Outside the walls of the hospital, Barbara wouldn't have known he was a
psychiatrist. Psychiatrist somehow conjured up images of Freud: a
bearded Victorian face, a cigar, and those speculative eyes. But Samuels
had the look of a man who was more at home on horseback or hiking
across the moors than probing disturbed psyches. He was well-built,
loose limbed, and clean shaven, with a tendency, Barbara guessed, to be
less than patient with anyone whose intelligence did not match his own.
He was probably the devil on a tennis court as well.
She'd begun to feel quite at ease with the hospital when Dr. Samuels
opened a narrow door—funny how it had been concealed by some
panelling—and led them into the new wing of the building. This was the
locked ward, looking and smelling exactly as Barbara had supposed a
locked ward would. The carpeting was a very dark, serviceable brown. The
walls were the colour of sunbaked sand, unadorned and broken only by
doors into which small windows were set at eye level. The air was filled
with that medicinal smell of antiseptics and detergents and drugs. And
it was cut by a low moaning that seemed to come from nowhere and
everywhere. It could have been the wind. It could have been anything.
Here it is, she told herself. The place for psychos, for girls who
decapitate daddies, for girls who murder. Lots of things are murder,
Barb.
"There's been absolutely nothing since her original statement,"Dr.
Samuels was saying to Lynley. "She's not catatonic. She's merely said
what she intends to say, I think."He glanced at the clipboard he was
carrying. "‘I did it. I'm sorry.' On the day the body was found. She's
not spoken since."
"There's no medical cause? She's been examined?"
Dr. Samuel's lips tightened in offence. It was clear that this Scotland
Yard intrusion bordered on insult, and if he had to impart information,
it would be minimal at best.
"She's been examined,"he said. "No seizure, no stroke. She can speak. She chooses not to."
If he was bothered by the clipped nature of the doctor's response,
Lynley didn't let it show. He was used to encountering attitudes like
the psychiatrist's, attitudes proclaiming that the police were
antagonists to be thwarted rather than allies to be helped. He slowed
his steps and told Dr. Samuel about Roberta's cache of food. This, at
least, caught the man's attention. When he next spoke, his words walked
the line between frustration and deeper thought.

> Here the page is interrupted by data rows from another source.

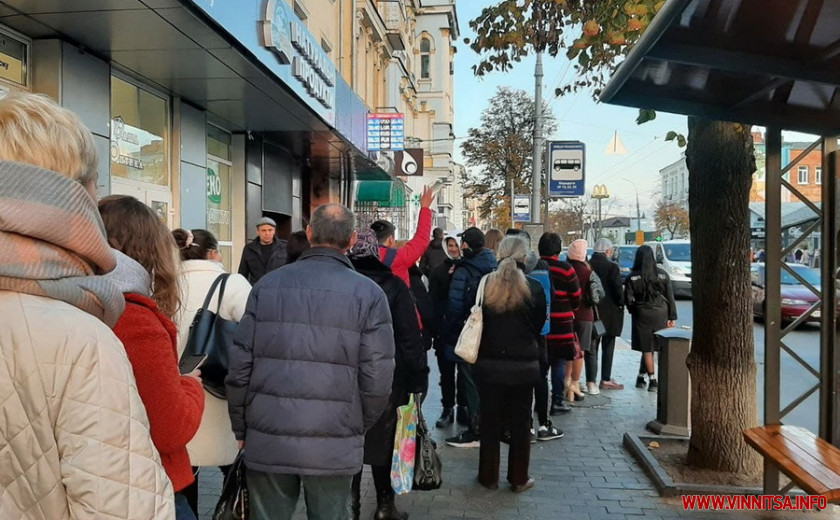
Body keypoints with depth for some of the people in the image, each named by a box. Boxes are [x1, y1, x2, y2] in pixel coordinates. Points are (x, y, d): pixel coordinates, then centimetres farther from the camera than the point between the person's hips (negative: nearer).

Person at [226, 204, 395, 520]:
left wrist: (241, 429, 12)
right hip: (333, 446, -1)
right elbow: (376, 378, -9)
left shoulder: (267, 285, 0)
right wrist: (357, 429, 8)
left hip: (267, 441, 2)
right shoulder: (368, 294, -7)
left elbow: (240, 366, -1)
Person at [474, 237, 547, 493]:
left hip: (489, 363, 1)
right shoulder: (533, 288, -9)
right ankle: (519, 478, 21)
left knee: (490, 420, 12)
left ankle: (488, 476, 22)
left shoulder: (485, 284, -7)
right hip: (524, 364, -1)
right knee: (520, 422, 11)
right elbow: (539, 325, 4)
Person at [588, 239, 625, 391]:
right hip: (609, 313, -3)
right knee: (608, 348, 10)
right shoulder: (612, 267, -13)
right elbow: (618, 290, -13)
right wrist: (621, 304, 4)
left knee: (591, 348, 8)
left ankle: (591, 382, 4)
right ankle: (605, 380, 17)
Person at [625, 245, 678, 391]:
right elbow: (670, 297, 0)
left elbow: (629, 300, -7)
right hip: (660, 314, 2)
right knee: (648, 347, 10)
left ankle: (653, 380, 9)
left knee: (647, 349, 7)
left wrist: (634, 311, 11)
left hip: (642, 315, -2)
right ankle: (642, 376, 14)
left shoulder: (632, 277, -7)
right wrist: (672, 317, 5)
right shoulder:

"I don't know what to tell you, Inspector. The food could, as you guess,
be a compulsion. It could be a stimulus or a response. It could be a
source of gratification or a form of sublimation. Until Roberta's
willing to give us something to go on, it could be damn well anything."
Lynley shifted to another area. "Why did you take her from the Richmond police? Isn't that a bit irregular?"